In a recent article in the Los Angeles Times, John Healy raises questions about the illegality of file sharing once again. Healy points out that if file sharing does not reduce the owner's ability to sell the content (because it is digital, not physical) then there should be a distinction between file sharing and standard larceny, which our legal system today seems to lack. In a related commentary in Ars Technica, Timothy Lee takes extends the discussion to the question of production of digital content in a world in which such "theft" does not diminish the supply of the asset. (Some may argue this point - it is hard to defend, but you should read the article.)
In the business world, the effects of file sharing directly impact the profitability of the entertainment industry, and the industry's attempts to curb activities it considers improper are impacting the behaviors of individuals who might adopt new technologies for entertainment. Note the generally widespread criticism of the 24-hour time limit on videos rented through iTunes and other services. As one early adopter of the iTV said to me, "I won't agree to a 24-hour rental for the same reason that we don't have a min-bar fridge in our kitchen."
Get the idea? We might pay for an inflight movie, a DVD rental at the airport, or an in-room movie rental when we're on the road, but please don't treat us like tourists in our own homes. That's a fundamental mistake, and it's kind of surprising Apple (of all companies) made it.
But it reflects a really important distinction that the articles in the LA Times and Ars Technica address: intellectual property rights are far from black-and-white.
Let's pause for a moment, and just consider the legal aspects of IP law. There are copyrights, trademarks, patents and licenses. Now, most of these are addressed through contract law. A copyright declares that the right to reproduce a work belongs to the work's creator, and may be licensed to others. Without knowing it, the average American has probably engaged in thousands (if not hundreds of thousands) of implicit contracts with copyright holders, by doing things like opening a copy of People Magazine, watching a sporting event on TV or turning on a computer and navigating to a favorite web site. However, these license agreements may not carry the same legal weight in other countries, where the "owner's rights" are not equivalent, or the law regards licenses and copyright differently. This is not unusual. For a long time, the United States did not respect the copyright law of England, in order to allow American printers to reproduce the works of English authors without penalty. (By the way, the unintended consequence was to make the work of fiction-writing in America very unprofitable, due to the flood of cheap works by English authors.)

* [Given exercise 1]:
In the listing, take the lines between the one holding "pose: elev=66.1 azim=56.1" and the end of the listing, inclusive, and swap "dist" for "distance" wherever it occurs, leaving everything else unchanged. Omit the pictures.

* [Stored rows]:
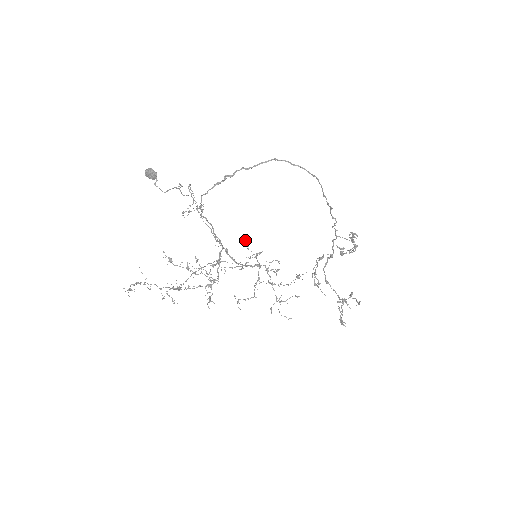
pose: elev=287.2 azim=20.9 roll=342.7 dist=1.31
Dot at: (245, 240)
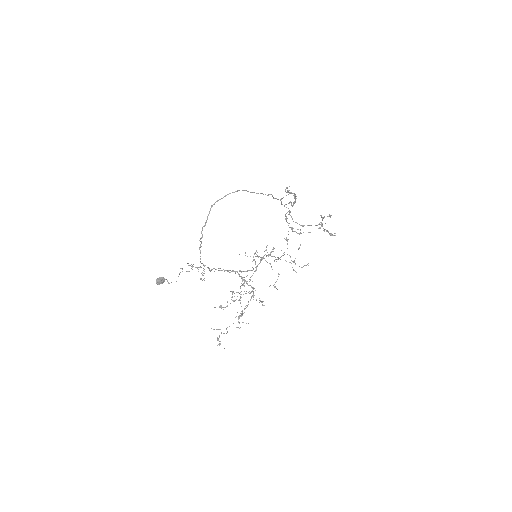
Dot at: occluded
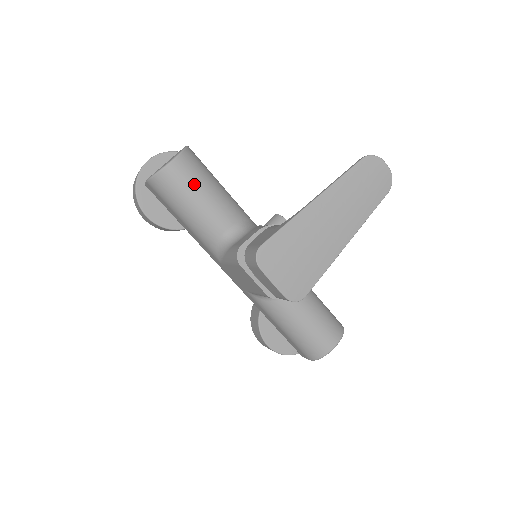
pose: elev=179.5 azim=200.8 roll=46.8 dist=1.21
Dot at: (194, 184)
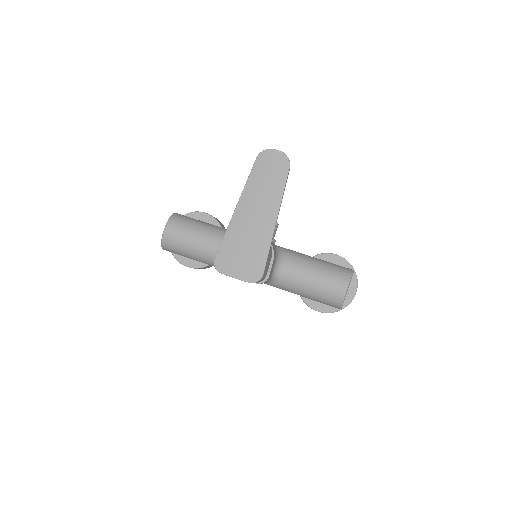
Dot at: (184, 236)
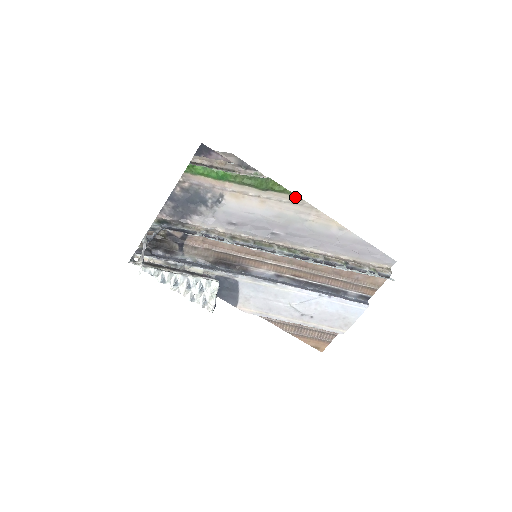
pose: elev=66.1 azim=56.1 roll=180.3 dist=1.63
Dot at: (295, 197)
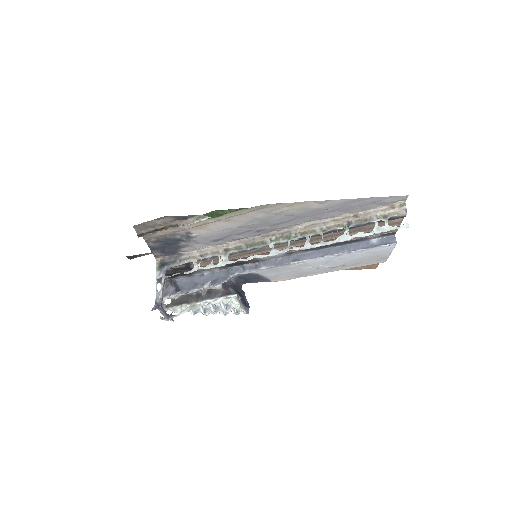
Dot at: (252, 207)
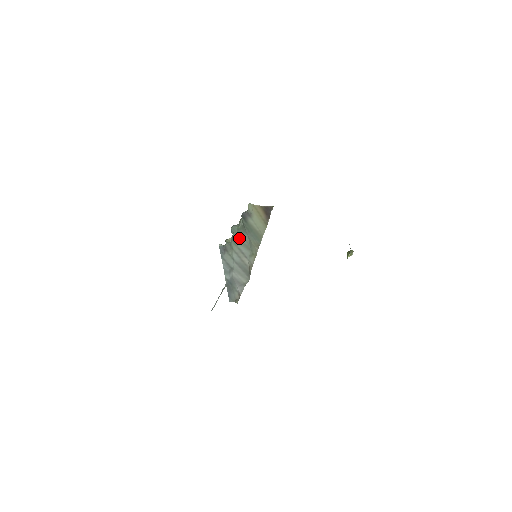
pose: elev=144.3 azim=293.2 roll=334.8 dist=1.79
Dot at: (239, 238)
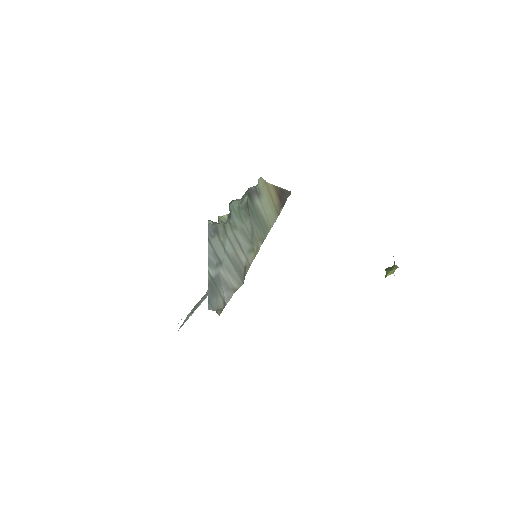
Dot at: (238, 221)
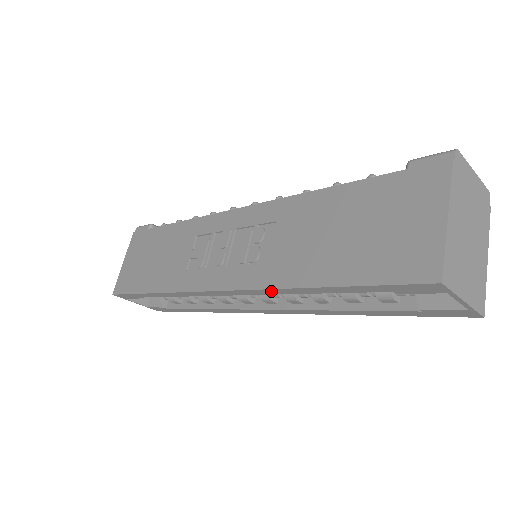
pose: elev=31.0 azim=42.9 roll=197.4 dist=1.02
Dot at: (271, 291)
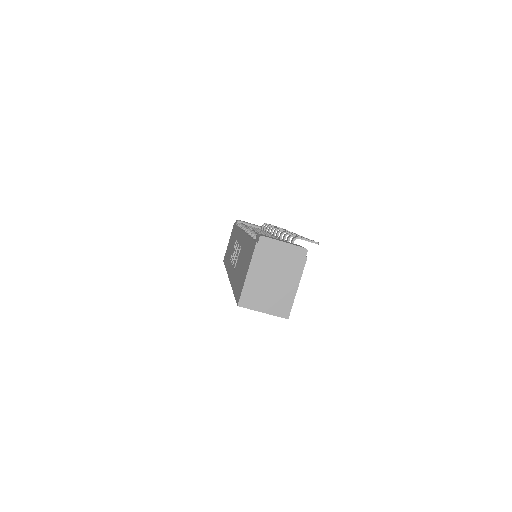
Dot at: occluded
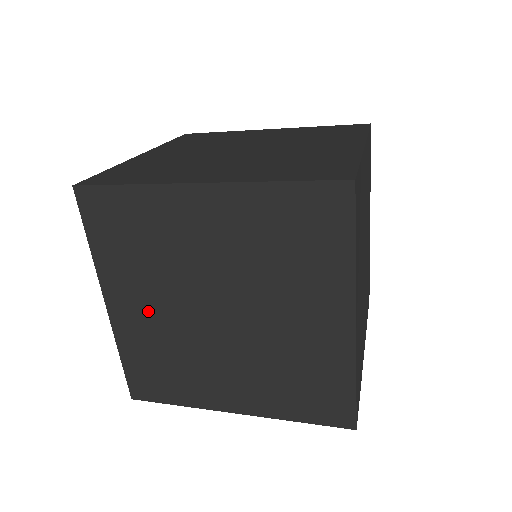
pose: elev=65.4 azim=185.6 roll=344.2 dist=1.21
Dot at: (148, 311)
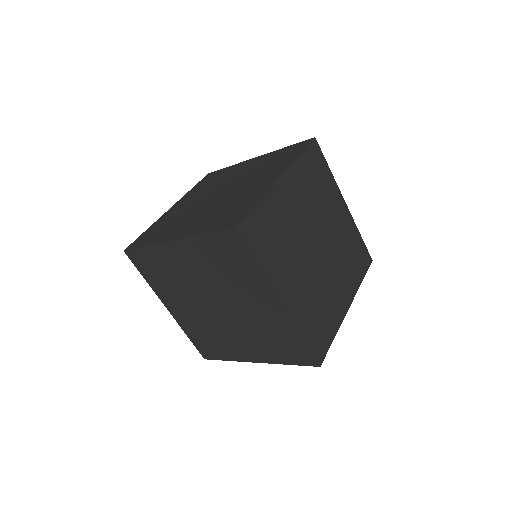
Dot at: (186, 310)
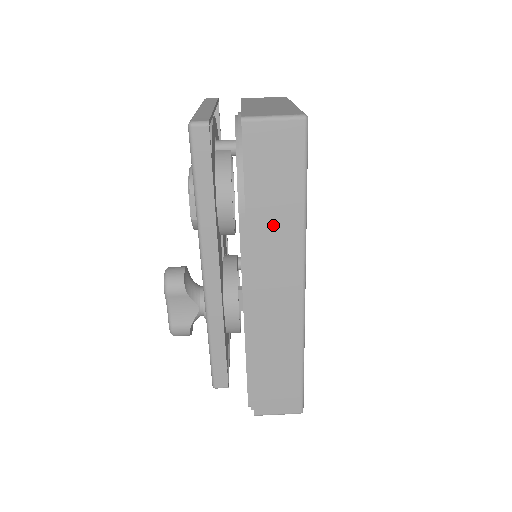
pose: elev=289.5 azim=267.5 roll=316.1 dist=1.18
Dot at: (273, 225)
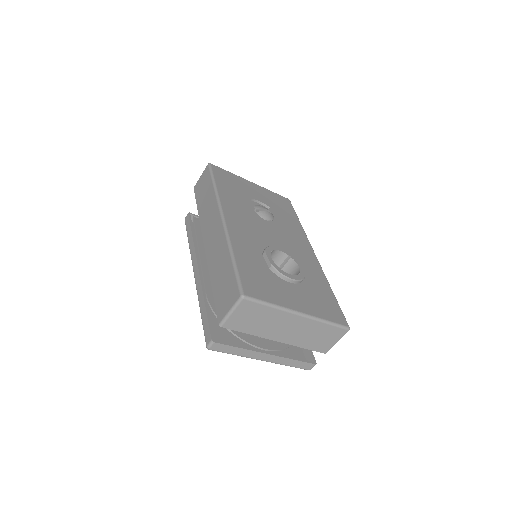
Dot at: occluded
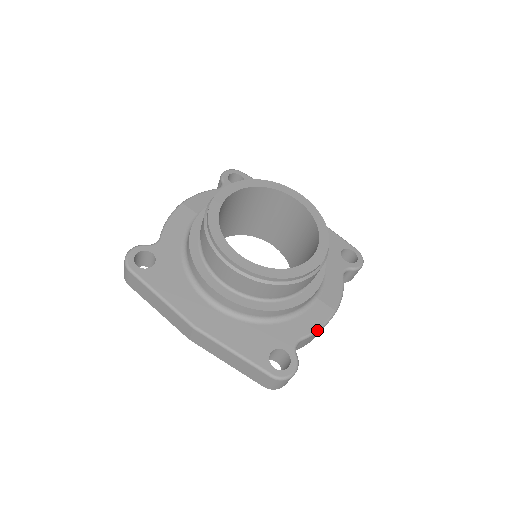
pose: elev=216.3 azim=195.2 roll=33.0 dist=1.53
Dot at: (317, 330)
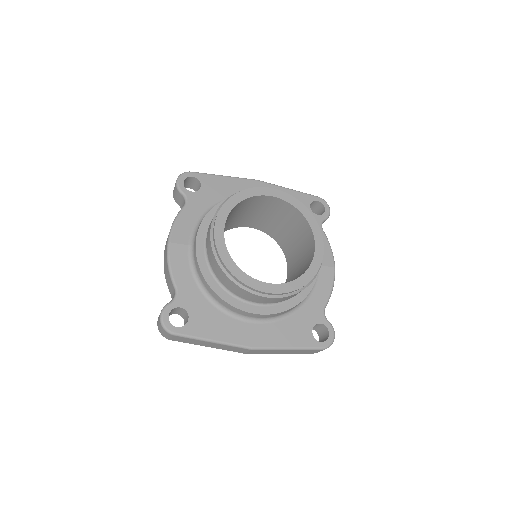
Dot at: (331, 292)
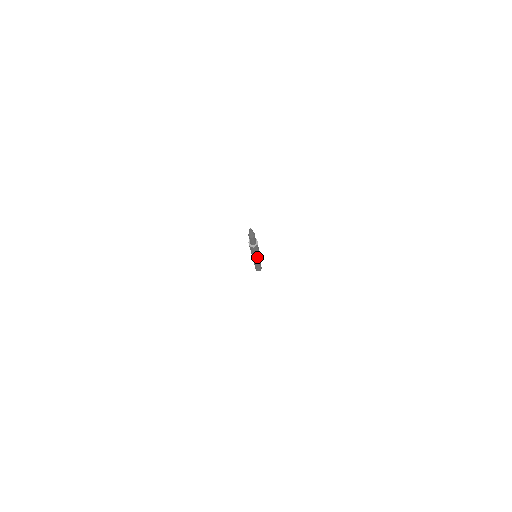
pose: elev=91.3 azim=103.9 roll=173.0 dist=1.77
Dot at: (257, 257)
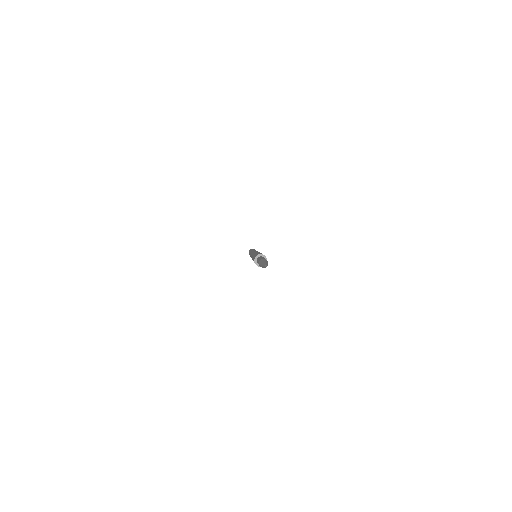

* [Given exercise 2]:
Extend the piece on file sharing and intellectual property by a few paragraphs, starting after its final sentence.

* [Task response 1]:
pose: elev=66.1 azim=56.1 roll=180.3 distance=1.63
Dot at: (295, 197)
Dot at: (252, 207)
pose: elev=144.3 azim=293.2 roll=334.8 distance=1.79
Dot at: (239, 238)
Dot at: (238, 221)
pose: elev=31.0 azim=42.9 roll=197.4 distance=1.02
Dot at: (271, 291)
Dot at: occluded
pose: elev=65.4 azim=185.6 roll=344.2 distance=1.21
Dot at: (148, 311)
Dot at: (186, 310)
pose: elev=289.5 azim=267.5 roll=316.1 distance=1.18
Dot at: (273, 225)
Dot at: occluded
pose: elev=216.3 azim=195.2 roll=33.0 distance=1.53
Dot at: (317, 330)
Dot at: (331, 292)
pose: elev=91.3 azim=103.9 roll=173.0 distance=1.77
Dot at: (257, 257)

* [Task response 2]:
In the United States, we have taken a severe step in the wrong direction with the passage of the Digital Millennium Copyright Act (DMCA), which attempts to extend the footprint of legal authority beyond actual violations of copyright law, to apply to technologies that facilitate such violations. Keep in mind that most copyright violations are in fact a violation of a contract, not a civil offense. Yet the DMCA makes these facilitating activities a civil offense. Very little debate occurred about this question of escalating the "enablement" of copyright offenses. It is a rabbit hole from which our legal system will not emerge for some time.
However, the legal dimension of file sharing is really just one aspect of this very interesting story. What's really fascinating is the various arguments around the concept of intellectual property. You see, when you leave one dimension to enter another, you may do so through a reasonable, logical relationship; or you may do so through an argument that is nothing more than a logical fallacy and a sleight of hand.
The most obvious example is "digital rights management" (DRM) which we are told is a necessary tool to prevent violations of legitimate copyrights. But DRM may include almost anything: a rootkit placed on on your computer, a "phone home" application like the "Windows Genuine Advantage" software, or some basic copy-protection code on a downloaded music file tat prevents a legal backup. Is there a legal requirement for any of these technologies? No. Would their absence diminish the legal rights of the copyright owners? No. More interestingly, do they violate your rights or expectations as a user and/or purchaser of the work? Often, yes. So the problem with DRM is two-fold. First, it diminishes the user's experience below expectations, and secondly, it actually engages the user in a secondary contract that is more restrictive than standard copyright law. For example, the idea of "fair use", which allows backups, parody, commentary, etc, is well understood in copyright law, but it is simply bypassed through the combination of a convoluted license agreement, DRM technology and the DMCA legislation.
My argument is this: the justification for egregious restrictions on the use of digital content are due to arguments that blur the distinctions between what is morally right or wrong (stealing), what is legally permissible (copying or sharing), what is technically feasible (DRM), and what constitutes a fair business practice. When someone tells you that the DMCA or DRM technology is essential to protecting the rights of legitimate copyright holders, ask them what fair use rights - ordinarily protected under US copyright law - they expect you to give up. Of course, that's a hypothetical scenario. You won't really be having a conversation with anybody the next time you agree to some DRM, spyware, or other scheme. It will be installed for you by the folks who noted that you "opted in" for something or other. The burden is now on your to stop your own implicit surrender.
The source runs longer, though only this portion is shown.